Quality vs Quantity of life – YOUR opinions please

Quality of life is a something I have been thinking of more and more of late.

I pose a question to any and all that may read this and I do hope all will respond. What is the criteria that you use in determining the quality of your life?

I look back and realize for most of my life material possessions and money would have played a huge part in how I assessed the quality of my life. I also now realize If I had been asked to assess the quality of my life in years gone by, My answer would likely have been focused more on what was lacking. The quality of my life would be so much better if only. I always had an almost endless “if only” list. Life would be better: if only had a bigger/better car, if only had a second car, if only had more money…… Or there was always the second if only list involving others. If only: she/he had or hadn’t done this or that……

I am asking for feed back please. I am facing some pretty big decisions and would appreciate your opinions.

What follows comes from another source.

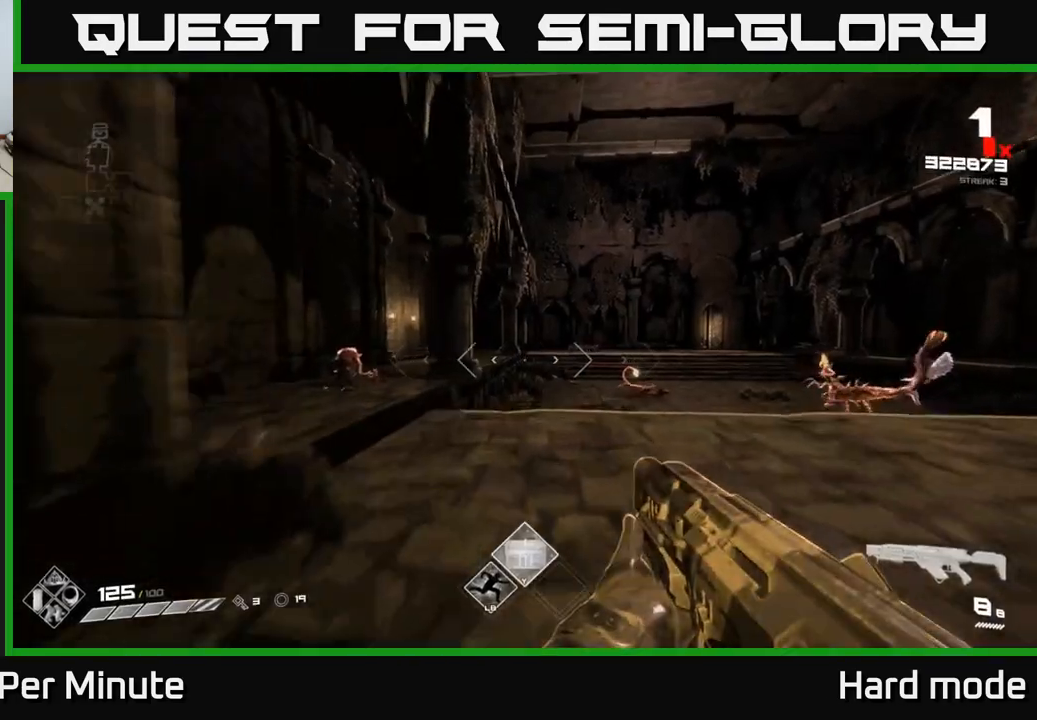
{"dt_ms": 500, "buttons": [], "left_stick": "up-right", "right_stick": "center", "events": [[133, "right_stick", "right"], [150, "left_stick", "center"], [233, "R2", "down"], [250, "right_stick", "center"], [350, "R2", "up"], [483, "left_stick", "up-right"]]}
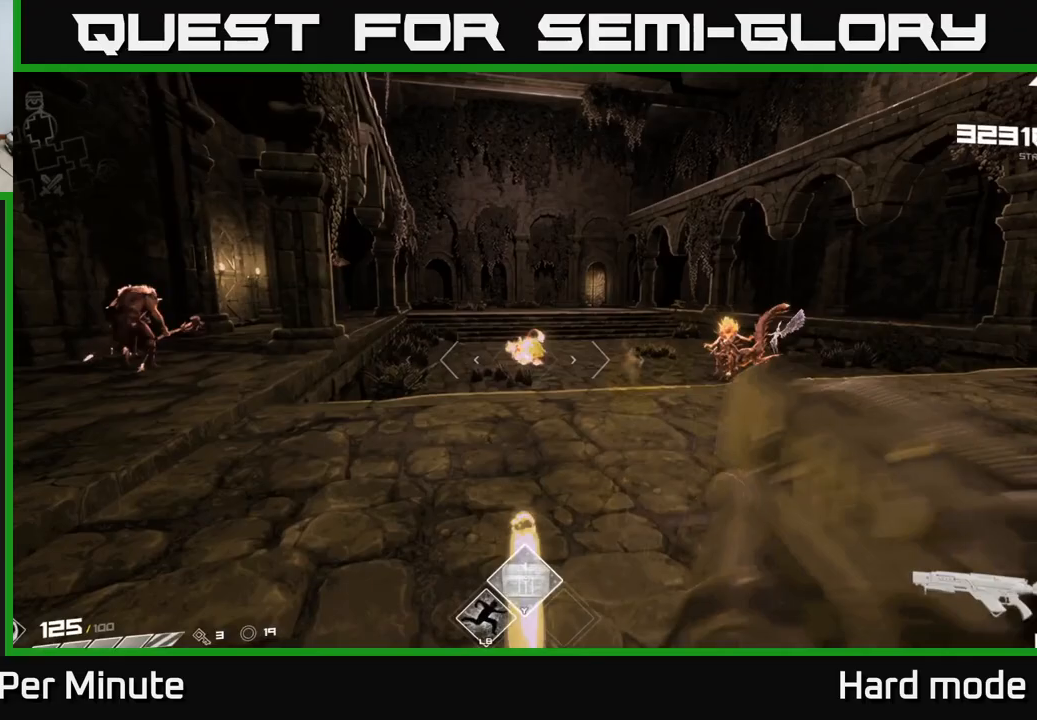
{"dt_ms": 500, "buttons": ["R2"], "left_stick": "center", "right_stick": "center", "events": [[133, "left_stick", "center"], [150, "R2", "down"], [250, "left_stick", "right"], [267, "R2", "up"], [300, "right_stick", "right"], [433, "right_stick", "center"], [450, "R2", "down"], [450, "left_stick", "center"]]}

13 Responses to Quality vs Quantity of life – YOUR opinions please

  1. jmbrucker says:

    Bill, I have been following you for a couple of years, and you have such an amazing attitude and outlook. So, thank you! Your question regarding determining the quality of life. I would say to any of my clients that the quality of life is individual to each person, but for me am I happier more than I am sad, in pain, etc. Am I still getting to do things I love with those I love. If I can answer yes, I think quality still exists. When the scale tips to more negative or nothing I love to do is possible, then quality of life has gone. That is how I define it, but that is just me and I am not in your situation. God Bless! Peace and Joy, Jackie

  2. tapsiiee says:

    Buy less, choose well 😌

  3. spykeyone says:

    Wow. The ‘coincidences’ in life are amazing. I literally just got off the phone with a dear friend who just informed me that the prognosis for his brain tumour are ‘not looking good’ and that he may be looking at being permanantly crippled and/or death – potentially soon. Then I check my mail and see your post. Another irony is that I wrote just the other day about whether people value the important things in life (https://spykeyone.wordpress.com/2015/07/10/should-you-get-what-you-want/ ) When I spoke with my friend I wondered if any advice I could give him would be worth anything as I have tried to commit suicide 4 times this year alone and he is faced, as you are, with death not of his own volition. Tricky. I personally place little value in regret (I’ve also written about that https://spykeyone.wordpress.com/2015/07/02/regrets-ive-had-a-few/ ) and feel time looking forward is better spent than looking backwards. How can you change anything now? What’s the point of worrying about something if there’s absolutely nothing you can do to change it? Of course, an awful lot is influenced by whatever religious beliefs you may or may not have. There’s always the fall-back of ‘There’s someone worse off than you’ if you’re looking for comfort but from personal experience I now try to be grateful and happy for the little things. I used to drive a BMW (after I lost my Mercedes) but now I’m just glad I have a roof, a bed and something to eat. Perhaps you’re doing exactly the right thing? Not only are you writing about your experiences, thoughts and feelings and therefore making your mark on the world but perhaps you are also helping others? What better way to live your life no matter how long it may be?…

  4. Shirley says:

    I agree with jmbrucker that the quality of life is individual to each person. All my life living paycheck to paycheck, I’ve lived a basic necessity existence. I’ve dreamed of abundance, but know that if I were to win the lottery tomorrow, I’d probably still not change much because I’m happy and content. Now at the age of 71, I worry about my future and the what ifs – especially living in a senior complex, watching neighbors go in and out of the hospital, the operations, the medications, the pain. I long ago made a decision for myself about my future and based on that decision I do not accept a lot of things the doctor tells me, refuse all but the one basic medication she tries to convince me my body needs, refuse all the exams she says are preventive medicine, telling her that if the what ifs do happen, I’ll accept them and go with the flow based on my philosophy that “Life is to be lived not endured”.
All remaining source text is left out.